While the world waits for Run 2 data with growing anticipation, the CERN Data Centre is battening down the hatches. Run 2 is set to see a significant increase in the amount of data produced by the LHC experiments, with more than one hundred additional petabytes expected over the next three years. How will CERN manage this flood of results? The Bulletin checks in with the IT Department to find out...

 

The CERN Data Centre: the heart of CERN's entire scientific, administrative, and computing infrastructure.

With every second of run-time, gigabytes of data will come pouring into the CERN Data Centre to be stored, sorted and shared with physicists worldwide. To cope with this massive influx of Run 2 data, the CERN Data and Storage Services group focused on three areas: speed, capacity and reliability.

First on the list, the group set out to increase the rate at which they could store data. "During Run 1, we were storing 1 gigabyte-per-second, with the occasional peak of 6 gigabytes-per-second," says Alberto Pace, who leads the Data and Storage Services group within the IT Department. "For Run 2, what was once our "peak" will now be considered average, and we believe we could even go up to 10 gigabytes-per-second if needed."

This increased rate of data storage is thanks, in part, to improvements to the CASTOR storage system. CASTOR prioritises storage on tapes, which are more robust and thus ideal for long-term preservation. New improvements to CASTOR software are allowing CERN's tape drives and libraries to be used more efficiently, with no lag times or delays, thus allowing the Data Centre to increase the rate of data that can be moved to tape and read back.

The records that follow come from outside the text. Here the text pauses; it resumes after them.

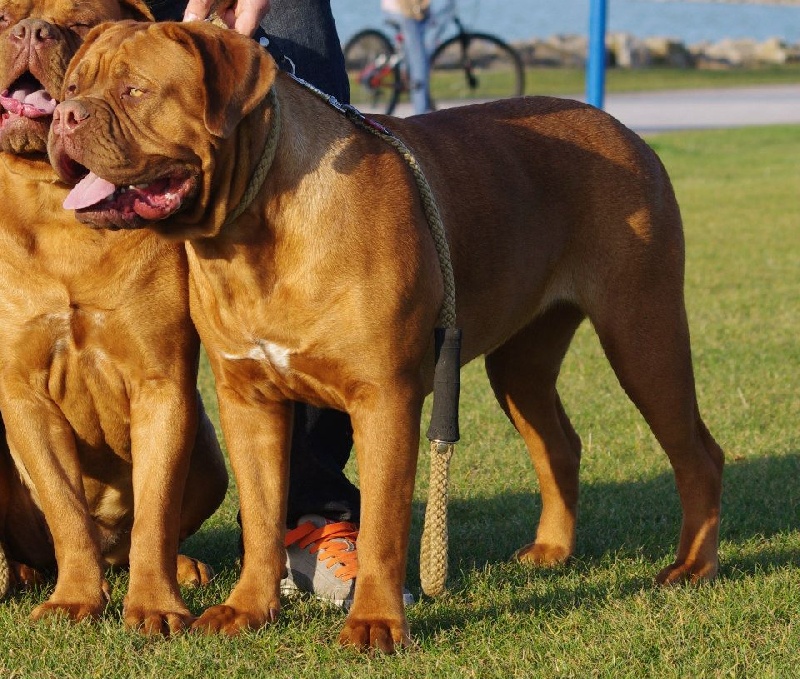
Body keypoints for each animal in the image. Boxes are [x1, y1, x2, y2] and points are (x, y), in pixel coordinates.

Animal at [0, 1, 228, 632]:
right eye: (2, 17)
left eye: (77, 22)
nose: (30, 31)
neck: (58, 207)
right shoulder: (22, 392)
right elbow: (64, 506)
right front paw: (75, 599)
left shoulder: (161, 385)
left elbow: (155, 509)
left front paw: (155, 606)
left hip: (210, 456)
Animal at [48, 19, 724, 648]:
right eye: (73, 87)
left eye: (135, 91)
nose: (64, 116)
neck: (253, 229)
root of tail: (622, 129)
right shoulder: (249, 401)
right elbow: (263, 520)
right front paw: (247, 609)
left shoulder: (385, 400)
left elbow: (381, 526)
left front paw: (374, 622)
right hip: (521, 365)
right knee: (558, 444)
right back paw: (553, 551)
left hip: (643, 332)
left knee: (696, 452)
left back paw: (693, 566)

Reducing the risk of data loss - and the massive storage burden associated with this - was another challenge that the Data and Storage Services team set out to address for Run 2. "We wanted to provide experiments with the ability to choose their storage solution based on the type of data they need to preserve," says Pace. "Thus, we've introduced a data 'chunking' option in our EOS system. This splits the data into segments and enables recently acquired data to be kept on disk for quick access."

"This allowed our online total data capacity to be increased significantly," Pace continues. "We have 140 petabytes of raw disk space available for Run 2 data, divided between the CERN Data Centre in Meyrin and the Wigner Data Centre in Budapest, Hungary. This translates to about 60 petabytes of storage, including back-up files."

Now, in addition to the regular "replication" approach - whereby a duplicated copy is kept for all data - experiments will now have an option to scatter the data across multiple disks. This "chunking" approach breaks the data into pieces. Use of reconstruction algorithms means that content will not be lost even if multiple disks fail. This not only decreases the probability of data loss, but also cuts in half the space needed for back-up storage.

"Although this is not the optimal solution for data subject to heavy access, as reconstructing the data from chunks is more input/output intensive, it is an excellent option for data that is less-frequently accessed," says Pace. "We now have a system allowing us to tune to favour performance or reliability, depending on the type of data."

Finally, the Data and Storage Services group is also aiming to further improve the availability of the EOS system. During the first run of the LHC, EOS was available to users for around 98.5% of the time. However, the group now has the ambitious goal of improving this to more than 99.5% for the duration of Run 2.

From quicker storage speeds to new storage solutions, CERN is well-prepared for all of the fantastic challenges of Run 2.

by Katarina Anthony